Abandoned apartment a relic of east Germany's past

Leipzig’s answer to the ‘Mary Celeste’ provides a ghostly echo from the period of communist dominance, writes Derek Scally…

Leipzig's answer to the 'Mary Celeste' provides a ghostly echo from the period of communist dominance, writes Derek Scally

THE WALL calendar is from 1988, as are the bread rolls in the shopping net. On the kitchen table is a bottle of East German “Hit” cola and “Marella” margarine, on the sideboard some letters and the ID card of a 24-year-old man.

It is Germany’s answer to the Mary Celeste: an apartment abandoned when Leipzig was still in East Germany and completely untouched – until now.

“I’ve never seen anything like it in 20 years of renovating apartments,” said architect Mark Aretz who stumbled upon the 40m square apartment in the Crottendorfer Strasse while renovating the block for its new owners.

READ MORE

“It was completely untouched by the West and smelled of old East German cleaning fluid and brown coal.” It was a very basic apartment even by GDR standards with a melamine-top table, a 1960s washing machine and a 1950s dresser with aluminium cutlery and two potato peelers in the front drawer.

The apartment had no bathroom and the tenant bathed in a zinc tub. Clothes still hung in the wardrobe, bedclothes covered the bed.

The architect declines to name the tenant, but documents found in the apartment suggest he had regular run-ins with the East German authorities and served two jail terms.

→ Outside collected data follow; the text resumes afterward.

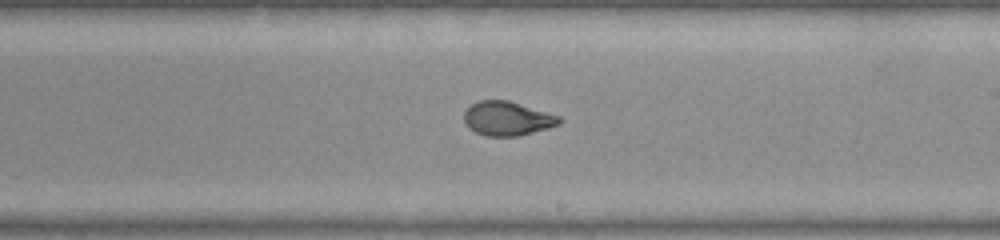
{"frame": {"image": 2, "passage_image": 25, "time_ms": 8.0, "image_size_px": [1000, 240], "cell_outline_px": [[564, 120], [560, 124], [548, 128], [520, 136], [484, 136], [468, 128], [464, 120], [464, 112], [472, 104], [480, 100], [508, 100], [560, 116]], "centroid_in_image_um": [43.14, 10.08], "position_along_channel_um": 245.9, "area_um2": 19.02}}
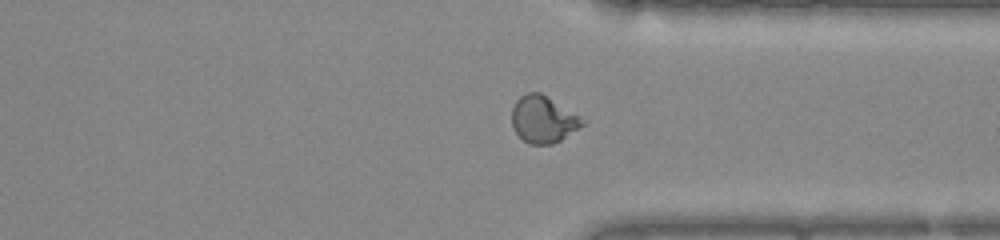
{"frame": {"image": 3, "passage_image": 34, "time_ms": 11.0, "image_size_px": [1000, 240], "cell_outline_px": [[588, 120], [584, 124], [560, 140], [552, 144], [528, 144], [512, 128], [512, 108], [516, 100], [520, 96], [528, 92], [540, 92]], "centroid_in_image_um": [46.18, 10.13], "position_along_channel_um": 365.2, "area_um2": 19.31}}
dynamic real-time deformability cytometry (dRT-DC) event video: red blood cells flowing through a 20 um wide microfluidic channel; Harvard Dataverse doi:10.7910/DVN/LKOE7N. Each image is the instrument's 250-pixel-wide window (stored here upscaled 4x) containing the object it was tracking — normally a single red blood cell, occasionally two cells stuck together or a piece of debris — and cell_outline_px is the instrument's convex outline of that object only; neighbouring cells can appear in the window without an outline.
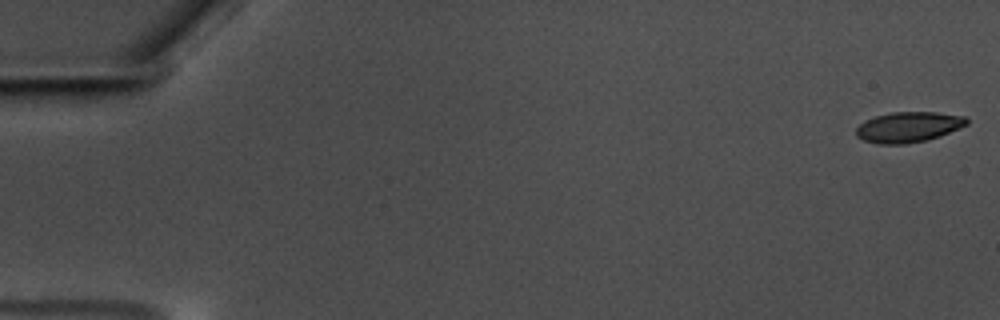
{"species": "common noctule bat (a hibernating species)", "species_latin": "Nyctalus noctula", "temperature_condition": "warm", "stored_images_in_passage": 58, "camera_frame_rate_fps": 3000, "um_per_image_px": 0.085, "animal": {"sex": "male", "body_mass_g": 17.5, "forearm_length_mm": 52.3}, "frame": {"image": 1, "passage_image": 1, "time_ms": 0.0, "image_size_px": [1000, 320], "cell_outline_px": [[968, 124], [960, 128], [940, 136], [928, 140], [904, 144], [876, 144], [864, 140], [856, 136], [856, 128], [860, 124], [876, 116], [892, 112], [936, 112], [964, 116], [968, 120]], "centroid_in_image_um": [77.23, 10.81], "position_along_channel_um": 7.8, "area_um2": 19.59}}
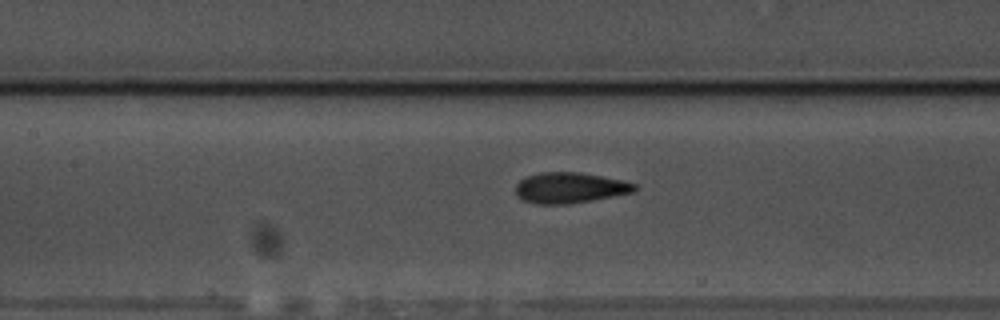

In a letter a woman, possibly a sister, writes: “What is it you want in Potsdam? Are you going to start your play-acting again? You might as well register right now for your new prison cell.” “From what he left behind, it’s clear he had no intention of coming back,” said Aretz.

“I gather he refused to toe the line in the GDR and disappeared the first chance he got – some time in late 1988 or early 1989 – when people were fleeing through Hungary or to the West German embassy in Prague.” While some East Germans abandoned their apartments in the months before the Berlin Wall fell, most homes were later reclaimed or had a second life as a squat.

After documenting the contents with a photographer, construction workers moved in to break the 20-year spell in the dusty apartment last occupied when there were two German states.

“The individual items in the apartment weren’t particularly interesting for museums; what was interesting was the untouched ensemble,” said Mr Aretz. “We’ve renovated the apartment for a new tenant, this time with a bathroom.”